Thirdly, the Court underlined the right of seriously ill
people
to decide about ending their life in a dignified way, unwilling to
claim that the illness-driven vulnerability produces an inability for
self-determination. Referring to the principle of equality, the Court
wrote that “if people kept alive by artificial life support treatments
are considered under the system to be capable, under certain
conditions, to decide to bring an end to their lives by suspending
this treatment, there is no clear reason why the same person should
instead be considered to be in need of unyielding and indiscriminate
protection against their own will when it comes to the decision to
end their lives with the help of others, when they consider this
option to be more dignified than the aforementioned suspension of
treatment”. This kind of reasoning is not new in comparative law.

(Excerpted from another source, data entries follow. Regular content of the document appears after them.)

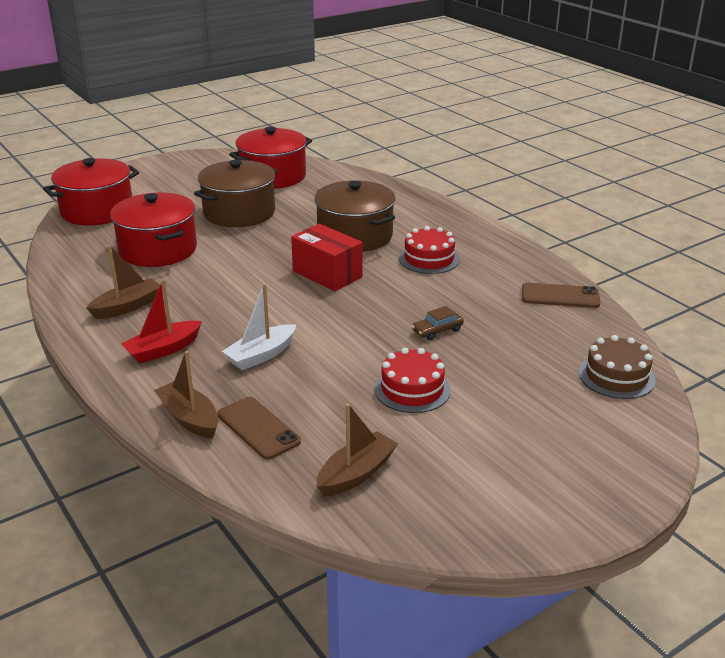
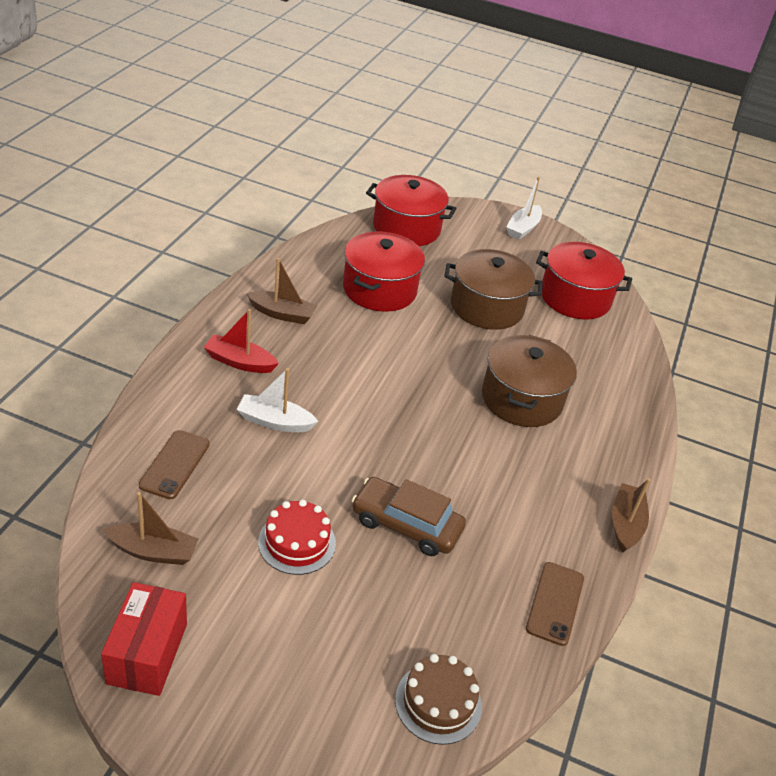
camera: 50 degrees right, 10 degrees up
(169, 166) = (523, 228): none -> white boat
(189, 418) = (161, 419): brown boat -> brown boat (625, 524)
(327, 274) = (435, 409): red box -> red box (147, 653)
(429, 259) = (531, 469): red cake -> none
(437, 330) = (406, 524): brown car -> brown car, size x1.98
(560, 296) = (555, 603): brown phone -> brown phone turned 45 degrees clockwise

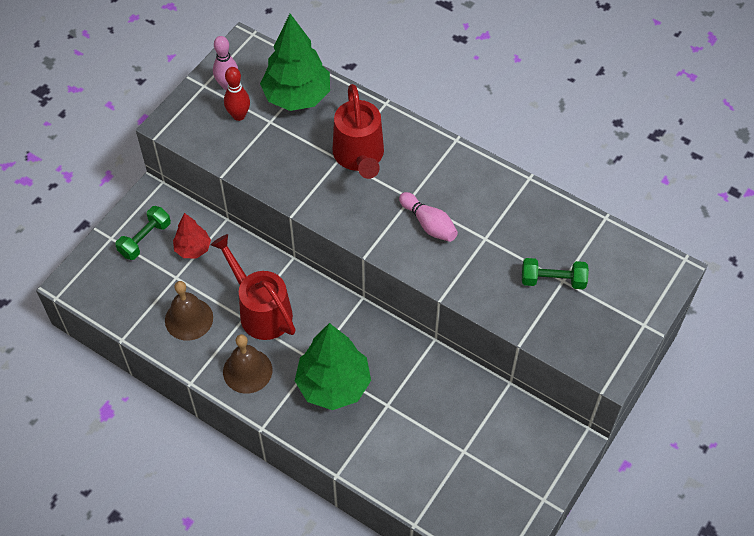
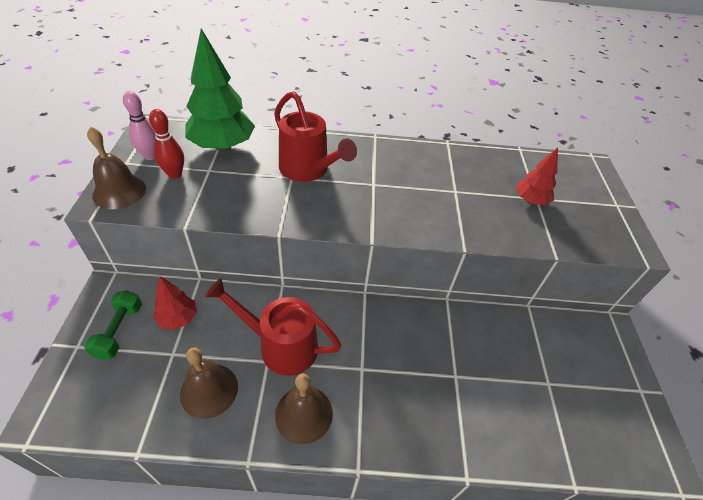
camera: 35 degrees left, 10 degrees down
(186, 117) = (119, 191): none -> brown bell
(333, 385) = (396, 383): green tree -> none
(429, 224) = (404, 197): pink bowling pin -> none
(553, 280) = (530, 200): green dumbbell -> red tree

Similar motives are already found, for instance, in a 1997 Colombian
Constitutional Court ruling (C-239/1997). And the Supreme Court
of Canada, in Carter v. Canada (2015 SCC 5), used similar reasons to
hold the prohibition of assisted suicide as contrary to the Canadian
Charter of Rights and Freedoms.
Borrowing a model used by the Canadian Court itself,
furthermore, the Italian Constitutional Court made a rare use of its
procedural powers. For the very first time, it suspended the hearing
and postponed the final judgement for one year (to next September)
in order to give lawmakers time to enact a comprehensive law. As
a result of the Italian ruling, however, three problems emerge. The
first one concerns the Parliament, which, despite having held a
few hearings, has not yet begun a thorough and deep examination
of the subject. The first risk is therefore that, without a law, the
Constitutional Court, at the next September hearing, will have to
shape a regulation, through its decision, to a complex and ethically
sensitive topic such as assisted suicide – a topic that should instead
receive proper attention by Parliament. The second problem
concerns the conditions that the Court has set in order to obtain
assistance for suicide. In addition to the three requirements
common to the jurisdictions allowing assisting suicide (the ability
to make a free and informed decision; an incurable and serious
disease; physical or psychological intolerable suffering) the Italian
judges added a fourth condition: the presence of a life support
treatment. This requirement is problematic as many patients (such
as Glorya Taylor, for instance, plaintiff in Carter v. Canada) ask for an
aid in their suicide before being treated with mechanical ventilation
or artificial nutrition and hydration – and sometimes, precisely
because they do not want this kind of life-sustaining treatments.
Forcing them to have a tracheostomy or ANH only for the
purpose of accessing suicide assistance seems highly unreasonable.
The third problem deals with the Hippocratic principle ‘First do
not harm’. In fact, the Italian code of medical ethics, like many
others, provides for the express prohibition of performing “acts
aimed at causing the death of the patient”. In the absence of a
(so far improbable) amendment of the code, therefore, from next
September onwards, a patient will be entitled to the constitutional
right to be assisted in suicide, but no doctor will be able to aid him,
because of the deontological ban. It is good news that the Italian
Constitutional Court has already anticipated, and will soon officially
declare, that competent, sick and suffering people who make a free
and informed decision about their suicide are entitled to thirdparty
assistance. In the complexity of the legal system, however,
this right is likely to remain, at least for a while, wishful thinking.